## TEXTO

O Brasil - eterno País do Futuro, que "tem um grande passado pela frente" (Millôr Fernandes) - vem nadando em revolto mar mundial há bastante tempo. Um contexto de permanente crise - ou de sucessões de crises -, o que idealmente deve ser, entre estudiosos, analisado com conceitos claros e pedagogia que fortaleça o avanço do conhecimento da realidade.
Ocorre que clareza não é o forte em ambiente envenenado por pejorativos, mesmo na cátedra de cientistas sociais. "Globalização", por exemplo, ainda é conceito freqüentemente mal utilizado, a despeito de alertas de analistas que respeitam a História. Trago aqui uma contribuição de John Gray, que - em livro de 1998, "Falso Amanhecer", quando a nova onda de globalização ainda completava o primeiro decênio - alertava: "Muitas discussões confundem globalização, um processo histórico que começou há séculos, com o projeto político efêmero de um livre mercado em escala mundial" [grifos meus]. O pejorativo 'neoliberalismo" já era pau para toda obra de insulto, e isso tinha uma razão: o fato de a odiada britânica Margareth Thatcher e o subestimado Presidente americano Reagan, ex-ator, serem - a partir de 1979/80 - os ícones do 'neoliberalismo", na verdade o liberalismo de sempre com a vestimenta de 'mercado mundialmente livre' [idem]. A globalização, como aponta Gray, é a "crescente interconexão da vida econômica e cultural em partes distantes do mundo" - um vetor da 'projeção do poder europeu'. Algo que remonta ao século XVI, e que no Brasil veio a ser tratado por Furtado como "expansão comercial ultramarina". O mais recente avanço da globalização veio com a microeletrônica, que passa a turbinar a difusão de novas tecnologias de informação. Contexto em que o capital financeiro, avançando na internacionalização, assume maior preponderância e demanda 'flexibilização' de mecanismos regulatórios. Primado da necessidade de eficiência na competição, em um mercado financeiro cada vez mais diversificado e com frouxas amarras.

## DADOS FORNECIDOS
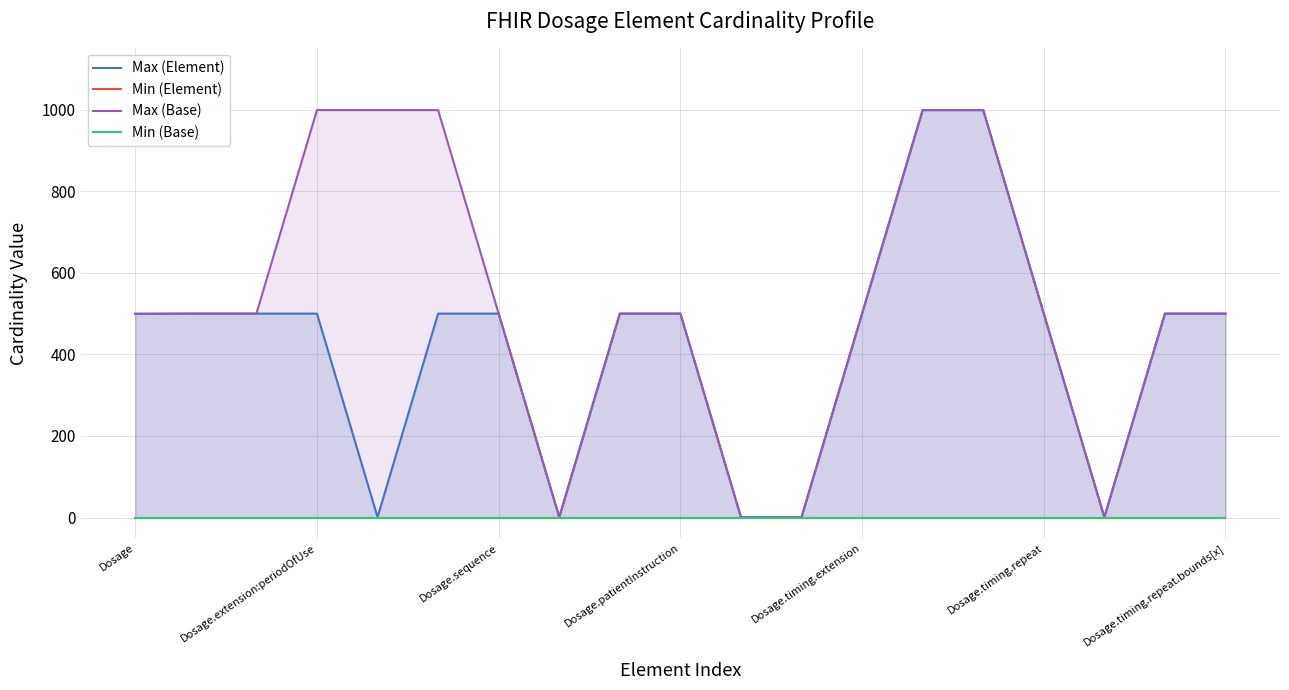

True or false: Min (Base) and Max (Element) cross at least once.

False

## TAREFAS PROPOSTAS
• A. Em que ano John Gray publicou o livro "Falso Amanhecer", segundo o texto sobre globalização?
• B. Enumere todas as pessoas mencionadas pelo nome no texto sobre globalização.
• C. Reproduza fielmente todo o trecho do texto sobre globalização que vai de "O Brasil - eterno" até "conhecimento da realidade.".
A listagem é um material à parte e não se relaciona com o texto.

## LISTA DE RESPOSTAS
• A. Em 1998.

• B. Millôr Fernandes, John Gray, Margareth Thatcher, Reagan e Furtado.

• C.
O Brasil - eterno País do Futuro, que "tem um grande passado pela frente" (Millôr Fernandes) - vem nadando em revolto mar mundial há bastante tempo. Um contexto de permanente crise - ou de sucessões de crises -, o que idealmente deve ser, entre estudiosos, analisado com conceitos claros e pedagogia que fortaleça o avanço do conhecimento da realidade.